P9 Didn't get to do this because of a huge thunderstorm that pummeled us and sent us to the ground in retreat. Apparently a C1 crack to a 5.6 ramp to a short bolt ladder to the top.

Have great fun on this amazing route!

Protection Suggest change

For the first half of the route (which is free) you'll want a standard free rack up to a number 4 Camalot. Take doubles in the hand-size pieces. Triples to #3 Camalot would make these pitches a lot more reasonable if you’re aiding any lower pitches or 5.9 is difficult for you.

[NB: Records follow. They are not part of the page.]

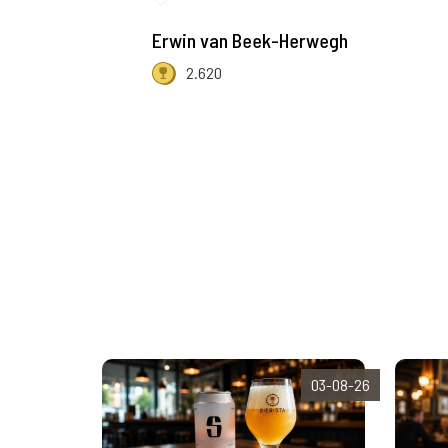
Erwin van Beek-Herwegh
2.620
03-08-26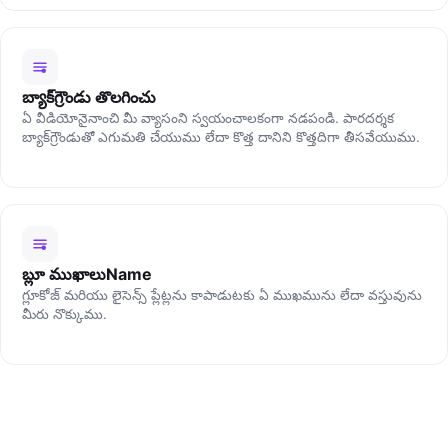
బ్యాక్‌గ్రౌండు తొలగించు
ఏ వీడియోనైనాంచి మీ వ్యాసంని స్వయంచాలకంగా నడపండి. పారదర్శక
బ్యాక్‌గ్రౌండుతో ఎగుమతి చేయుము లేదా కొత్త దానిని కొత్తదిగా తీసవేయుము.
బ్లూ ముఖాలుName
గ్లూకోజ్ మరియు లైసెన్స్ ప్లేట్లను కాపాడుటకు ఏ ముఖమును లేదా వస్తువును
మీరు నొక్కుము.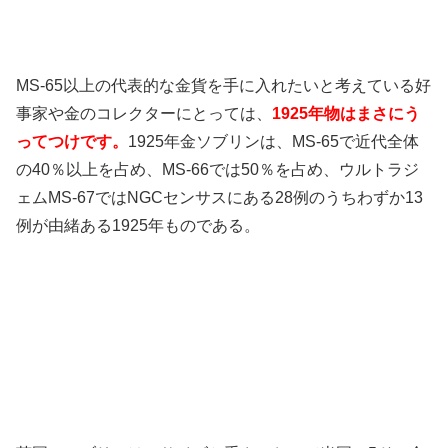
MS-65以上の代表的な金貨を手に入れたいと考えている好
事家や金のコレクターにとっては、
1925年物はまさにう
ってつけです。
1925年金ソブリンは、MS-65で近代全体
の40％以上を占め、MS-66では50％を占め、ウルトラジ
ェムMS-67ではNGCセンサスにある28例のうちわずか13
例が由緒ある1925年ものである。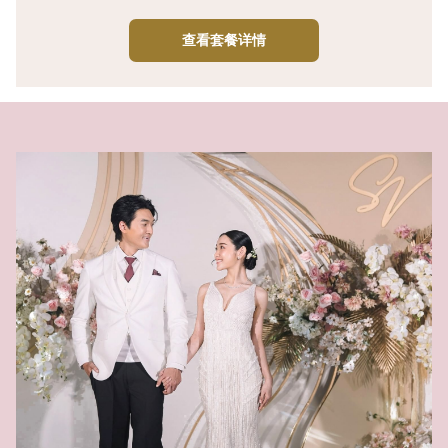
查看套餐详情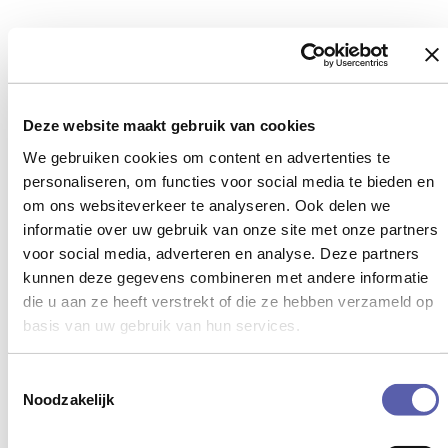
Ik ben werkgever / leidinggevende
Deze website maakt gebruik van cookies
We gebruiken cookies om content en advertenties te
Voor werknemers en
personaliseren, om functies voor social media te bieden en
werkzoekenden
om ons websiteverkeer te analyseren. Ook delen we
informatie over uw gebruik van onze site met onze partners
voor social media, adverteren en analyse. Deze partners
Terugkeren naar het werk of de juiste job
kunnen deze gegevens combineren met andere informatie
vinden kan uitdagend zijn. Problemen in je
die u aan ze heeft verstrekt of die ze hebben verzameld op
huidige functie kunnen je werkplezier
basis van uw gebruik van hun services.
verminderen. Dan kan een persoonlijke
aanpak de exacte ondersteuning bieden die je
Toestemmingsselectie
nodig hebt.
Noodzakelijk
Ik ben een lange tijd uit geweest en wil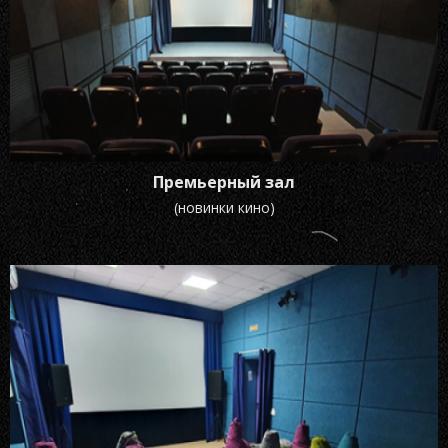
Премьерный зал
(новинки кино)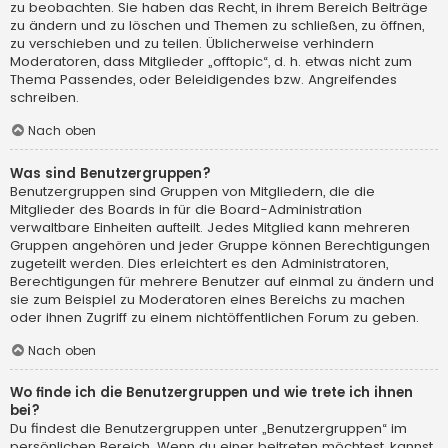
zu beobachten. Sie haben das Recht, in ihrem Bereich Beiträge
zu ändern und zu löschen und Themen zu schließen, zu öffnen,
zu verschieben und zu teilen. Üblicherweise verhindern
Moderatoren, dass Mitglieder „offtopic“, d. h. etwas nicht zum
Thema Passendes, oder Beleidigendes bzw. Angreifendes
schreiben.
Nach oben
Was sind Benutzergruppen?
Benutzergruppen sind Gruppen von Mitgliedern, die die
Mitglieder des Boards in für die Board-Administration
verwaltbare Einheiten aufteilt. Jedes Mitglied kann mehreren
Gruppen angehören und jeder Gruppe können Berechtigungen
zugeteilt werden. Dies erleichtert es den Administratoren,
Berechtigungen für mehrere Benutzer auf einmal zu ändern und
sie zum Beispiel zu Moderatoren eines Bereichs zu machen
oder ihnen Zugriff zu einem nichtöffentlichen Forum zu geben.
Nach oben
Wo finde ich die Benutzergruppen und wie trete ich ihnen
bei?
Du findest die Benutzergruppen unter „Benutzergruppen“ im
persönlichen Bereich. Wenn du einer beitreten möchtest, kannst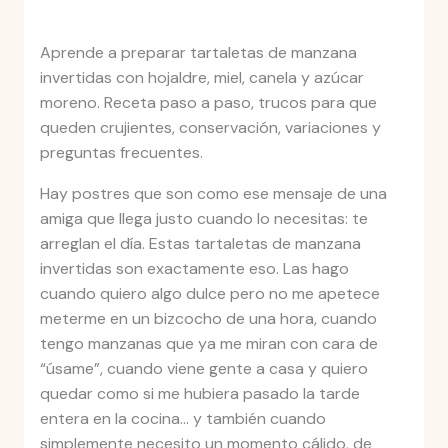
Aprende a preparar tartaletas de manzana
invertidas con hojaldre, miel, canela y azúcar
moreno. Receta paso a paso, trucos para que
queden crujientes, conservación, variaciones y
preguntas frecuentes.
Hay postres que son como ese mensaje de una
amiga que llega justo cuando lo necesitas: te
arreglan el día. Estas tartaletas de manzana
invertidas son exactamente eso. Las hago
cuando quiero algo dulce pero no me apetece
meterme en un bizcocho de una hora, cuando
tengo manzanas que ya me miran con cara de
“úsame”, cuando viene gente a casa y quiero
quedar como si me hubiera pasado la tarde
entera en la cocina… y también cuando
simplemente necesito un momento cálido, de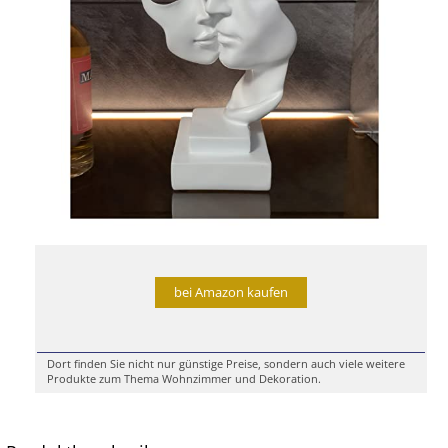
bei Amazon kaufen
Dort finden Sie nicht nur günstige Preise, sondern auch viele weitere
Produkte zum Thema Wohnzimmer und Dekoration.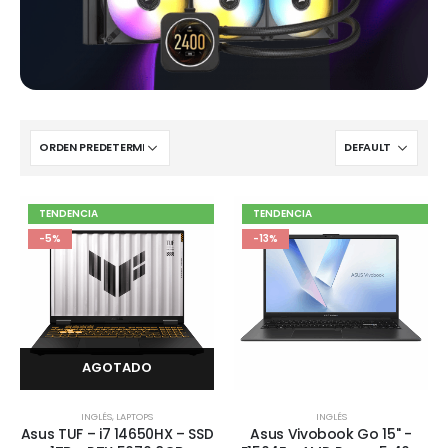
TENDENCIA
TENDENCIA
-5%
-13%
AGOTADO
INGLÉS
,
LAPTOPS
INGLÉS
Asus TUF – i7 14650HX – SSD
Asus Vivobook Go 15" -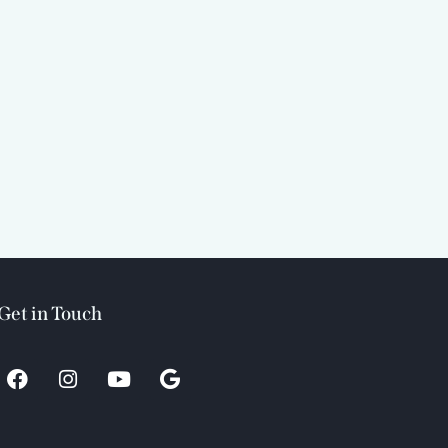
Get in Touch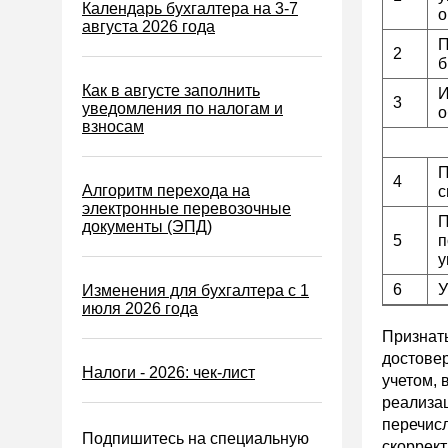
Налог на игорный бизнес
Календарь бухгалтера на 3-7
о
августа 2026 года
Акцизы
П
2
б
Уплата налогов (взносов)
Как в августе заполнить
И
Возврат и зачет налогов
3
уведомления по налогам и
о
взносам
Налоговые проверки
Ответственность
П
4
Алгоритм перехода на
с
Статистика
электронные перевозочные
П
документы (ЭПД)
Самозанятые
5
п
у
Банк
6
У
Изменения для бухгалтера с 1
Онлайн-кассы ККТ ККМ
июля 2026 года
Блокировка счета
Признать
МСФО
достовер
Налоги - 2026: чек-лист
учетом, 
Управленческий учет
реализац
Анализ хозяйственной
перечис
Подпишитесь на специальную
деятельности (АХД)
скоррект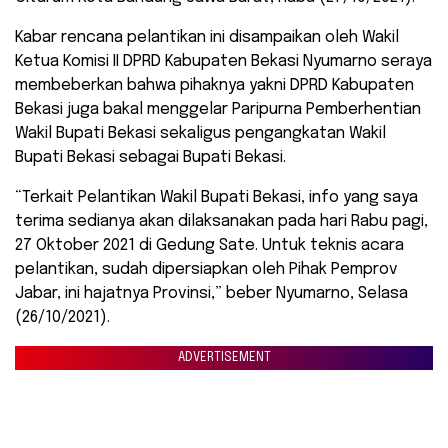
Kabar rencana pelantikan ini disampaikan oleh Wakil
Ketua Komisi II DPRD Kabupaten Bekasi Nyumarno seraya
membeberkan bahwa pihaknya yakni DPRD Kabupaten
Bekasi juga bakal menggelar Paripurna Pemberhentian
Wakil Bupati Bekasi sekaligus pengangkatan Wakil
Bupati Bekasi sebagai Bupati Bekasi.
“Terkait Pelantikan Wakil Bupati Bekasi, info yang saya
terima sedianya akan dilaksanakan pada hari Rabu pagi,
27 Oktober 2021 di Gedung Sate. Untuk teknis acara
pelantikan, sudah dipersiapkan oleh Pihak Pemprov
Jabar, ini hajatnya Provinsi,” beber Nyumarno, Selasa
(26/10/2021).
ADVERTISEMENT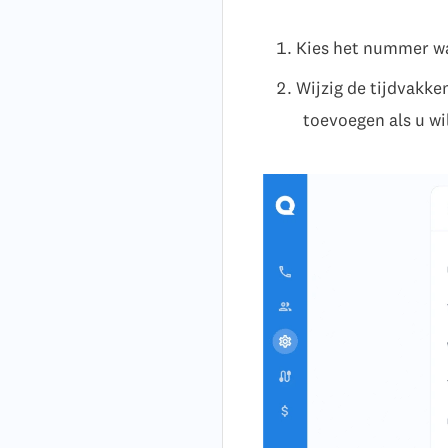
Kies het nummer waa
Wijzig de tijdvakke
toevoegen als u wil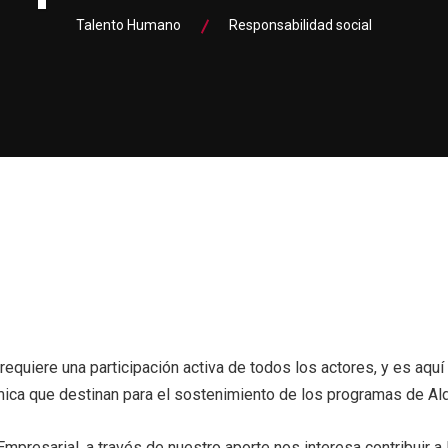
Talento Humano
Responsabilidad social
requiere una participación activa de todos los actores, y es aquí
ica que destinan para el sostenimiento de los programas de Ald
presarial, a través de nuestro aporte nos interesa contribuir a 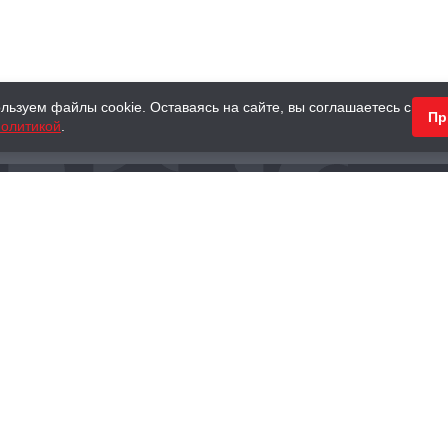
льзуем файлы cookie. Оставаясь на сайте, вы соглашаетесь с
Пр
олитикой
.
КНИГИ
АНТИКВАРНЫЕ КНИГИ
ПОДАРКИ
Наш интернет-магазин
Тел.:
+ 7 (495) 797-87-16
,
8 (800) 101-87-16
WhatsApp:
+7 (985) 730-12-15
Книжный магазин «Москва»
П
125375, г. Москва, ул. Тверская, д. 8, к. 1
и
ых
Тел.:
+7 (495) 797-87-17
Ежедневно с 10:00 до 22:00
info@moscowbooks.ru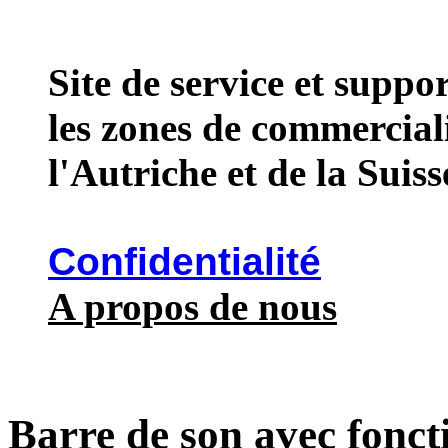
Site de service et supp
les zones de commercial
l'Autriche et de la Suiss
Confidentialité
A propos de nous
Barre de son avec fonct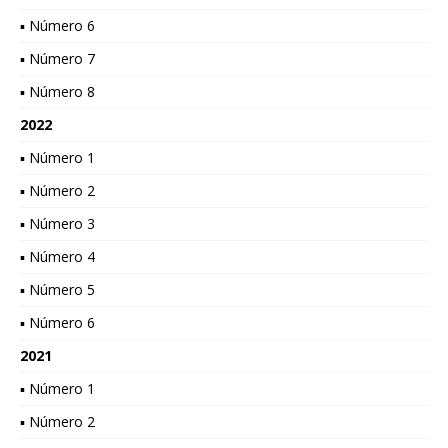
▪ Número 6
▪ Número 7
▪ Número 8
2022
▪ Número 1
▪ Número 2
▪ Número 3
▪ Número 4
▪ Número 5
▪ Número 6
2021
▪ Número 1
▪ Número 2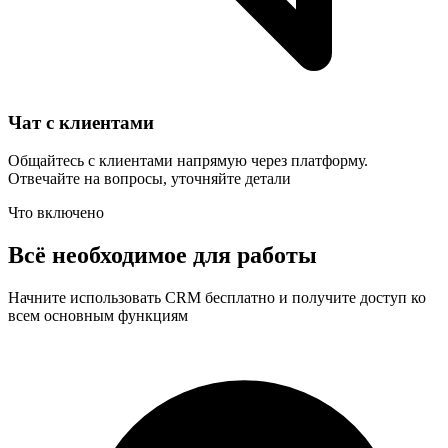
Чат с клиентами
Общайтесь с клиентами напрямую через платформу.
Отвечайте на вопросы, уточняйте детали
Что включено
Всё необходимое для работы
Начните использовать CRM бесплатно и получите доступ ко
всем основным функциям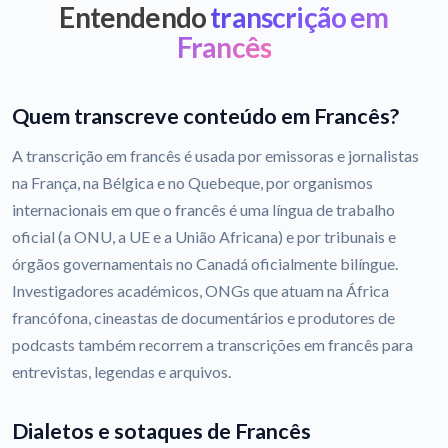
Entendendo
transcrição em
Francês
Quem transcreve conteúdo em Francês?
A transcrição em francês é usada por emissoras e jornalistas
na França, na Bélgica e no Quebeque, por organismos
internacionais em que o francês é uma língua de trabalho
oficial (a ONU, a UE e a União Africana) e por tribunais e
órgãos governamentais no Canadá oficialmente bilíngue.
Investigadores académicos, ONGs que atuam na África
francófona, cineastas de documentários e produtores de
podcasts também recorrem a transcrições em francês para
entrevistas, legendas e arquivos.
Dialetos e sotaques de Francês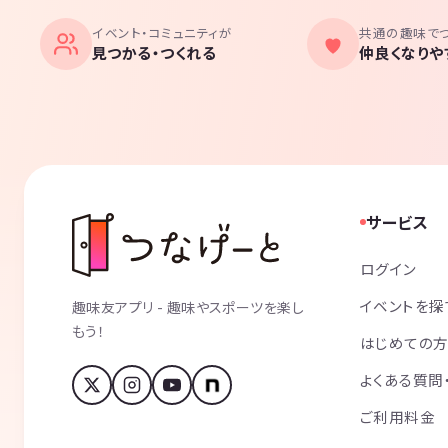
イベント・コミュニティが
共通の趣味で
見つかる・つくれる
仲良くなりや
サービス
ログイン
イベントを探
趣味友アプリ - 趣味やスポーツを楽し
もう！
はじめての
よくある質問
ご利用料金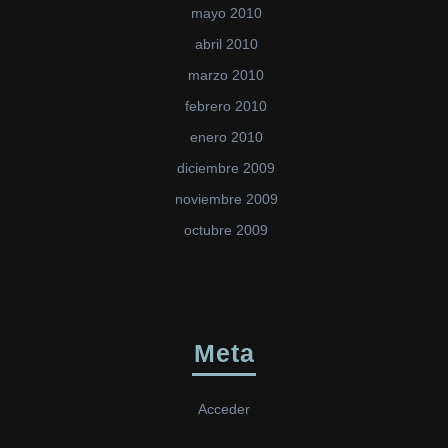
mayo 2010
abril 2010
marzo 2010
febrero 2010
enero 2010
diciembre 2009
noviembre 2009
octubre 2009
Meta
Acceder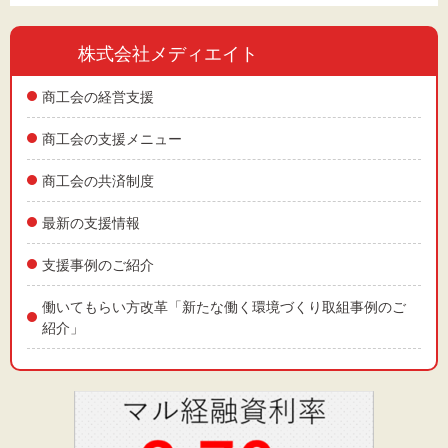
株式会社メディエイト
商工会の経営支援
商工会の支援メニュー
商工会の共済制度
最新の支援情報
支援事例のご紹介
働いてもらい方改革「新たな働く環境づくり取組事例のご
紹介」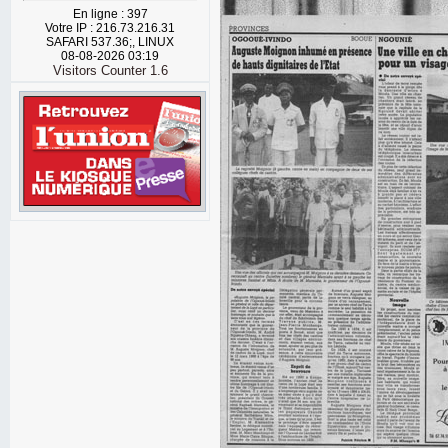
En ligne : 397
Votre IP : 216.73.216.31
SAFARI 537.36;, LINUX
08-08-2026 03:19
Visitors Counter 1.6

Aiding now requires 2 sets offset brassies,  single wire DMM nuts, DMM offsets (4x #7 would not go unused) up to #11. 3 hooks, talons are not helpful. Two skyhooks, one cliff hanger. Offset cams are sometimes more useful than Totems on the aid pitches when you need them. 2-3 rivet hangers for summit pitch. #2-4 ballnuts, and 2-3 #2 beaks to be hand placed only. (This is likely controversial, but we firmly believe that a hand placed beak is just as clean as nuts, and possibly further enhances placements where you might actually be able to get a nut in it. Let’s be honest here, nut placements do not make the placement better afterwards.

HOW TO NOT BLOW OUT THE ROCK FOR FUTURE GENERATIONS

You want a proper nut tool to remove nuts,  then use your ATC to tap-tap-tap up on the corner of the nut. It works. DO NOT JUST RIP NUTS straight up. This also messes up all your wires, and removes more of the placement than tapping them out.